CCD: Mitigating Hallucinations in Radiology MLLMs via Clinical Contrastive Decoding
Xi Zhang, Zaiqiao Meng, Jake Lever, Edmond S. L. Ho
2025-10-08
Summary
This paper focuses on improving the accuracy of AI models used to read medical images, specifically X-rays. These models, called Multimodal Large Language Models, are good at combining what they 'see' in the image with medical knowledge, but they sometimes make up details that aren't actually there – a problem called 'medical hallucination'.
What's the problem?
The main issue is that these AI models, even though they're advanced, frequently generate descriptions of X-rays that aren't supported by the actual image. This happens because the models are overly influenced by the way the questions, or 'prompts', are worded, and they tend to focus too much on general clinical information rather than the specific details in the X-ray itself. Incorrect information in a medical context can be dangerous, so this is a serious concern.
What's the solution?
The researchers developed a new technique called Clinical Contrastive Cecoding, or CCD. It's a clever way to improve the AI's accuracy *without* needing to retrain the entire model. CCD works by using information from specialized radiology tools – tools that doctors already trust – to guide the AI's responses. It essentially checks the AI's output against what a radiology expert would say, and subtly adjusts the AI's wording to make it more clinically accurate. This happens in two steps, refining the AI’s choices word by word.
Why it matters?
This research is important because it offers a practical and efficient way to make AI-powered radiology tools more reliable. By reducing medical hallucinations, it helps ensure that doctors can trust the AI's interpretations of X-rays, leading to better diagnoses and patient care.
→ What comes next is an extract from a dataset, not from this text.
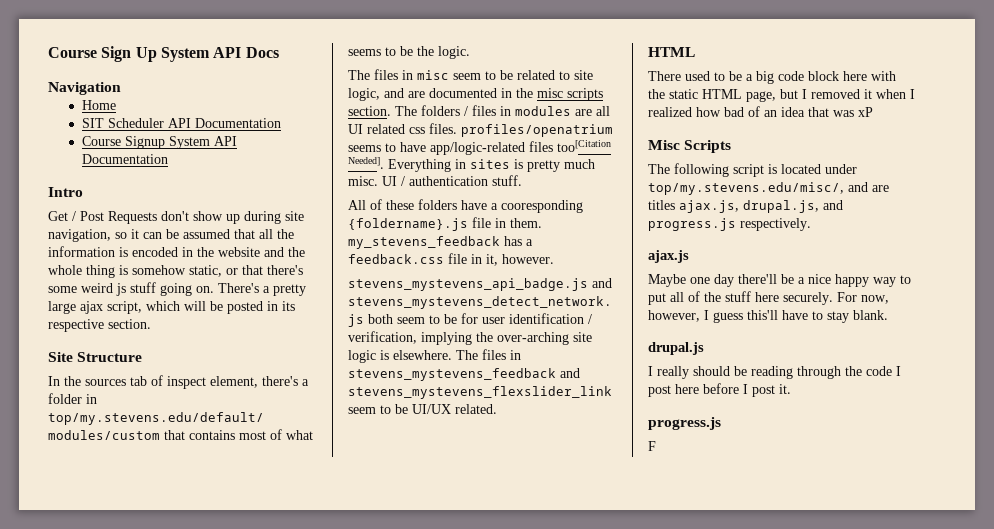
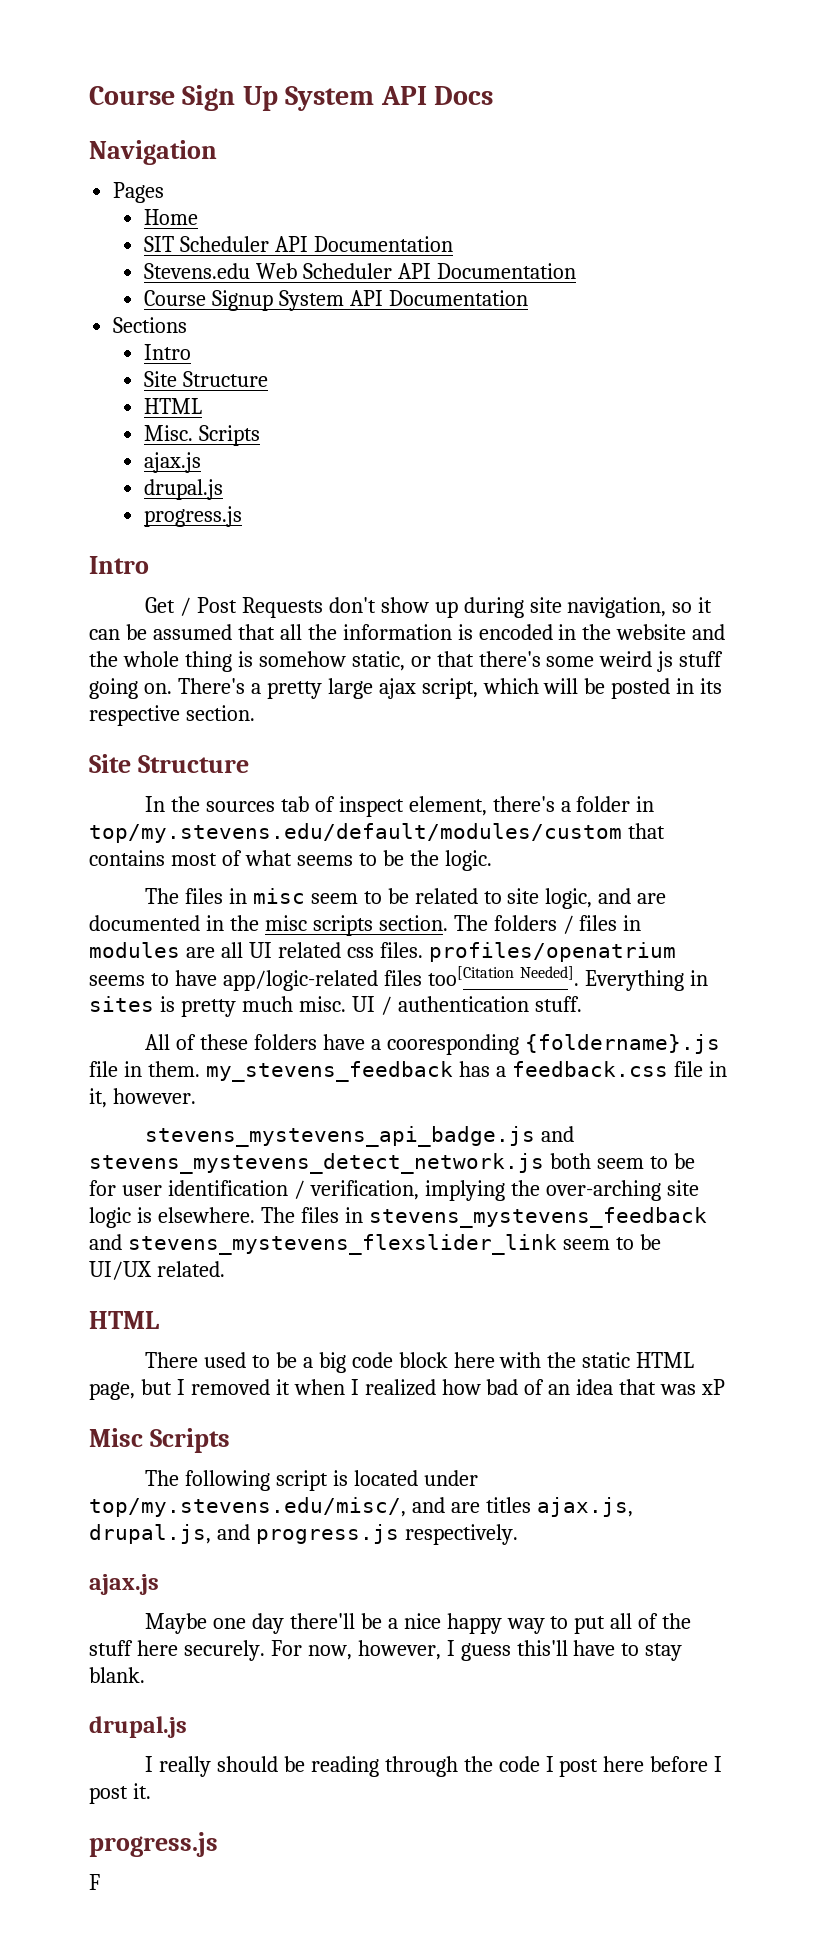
(121, 88) none -> [113,182,165,203] // Pages
(281, 123) none -> [144,263,576,279] // Stevens.edu Web Scheduler API Documentation
(168, 159) none -> [113,317,188,333] [144,344,192,360] [144,371,269,387] [144,398,203,414] [144,425,261,446] [144,452,202,473] [144,479,224,500] [144,506,243,527] // Sections // Intro // Site Structure // HTML // Misc. Scripts // ajax.js // drupal.js // progress.js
The method is also flexible and can be applied to different AI models and datasets, making it a broadly useful solution for improving medical AI.
Abstract
Multimodal large language models (MLLMs) have recently achieved remarkable progress in radiology by integrating visual perception with natural language understanding. However, they often generate clinically unsupported descriptions, known as medical hallucinations, which pose serious risks in medical applications that demand accuracy and image-grounded outputs. Through empirical analysis, we find that prompt-induced hallucinations remain prevalent in radiology MLLMs, largely due to over-sensitivity to clinical sections. To address this, we introduce Clinical Contrastive Cecoding (CCD), a training-free and retrieval-free inference framework that integrates structured clinical signals from task-specific radiology expert models. CCD introduces a dual-stage contrastive mechanism to refine token-level logits during generation, thereby enhancing clinical fidelity without modifying the base MLLM. Experiments on three datasets and multiple models demonstrate that CCD consistently improves overall performance on radiology report generation (RRG). On the MIMIC-CXR dataset, it yields up to a 17% improvement in RadGraph-F1 when applied to state-of-the-art RRG models. Our approach provides a lightweight and generalisable solution for mitigating medical hallucinations, effectively bridging expert models and MLLMs in radiology.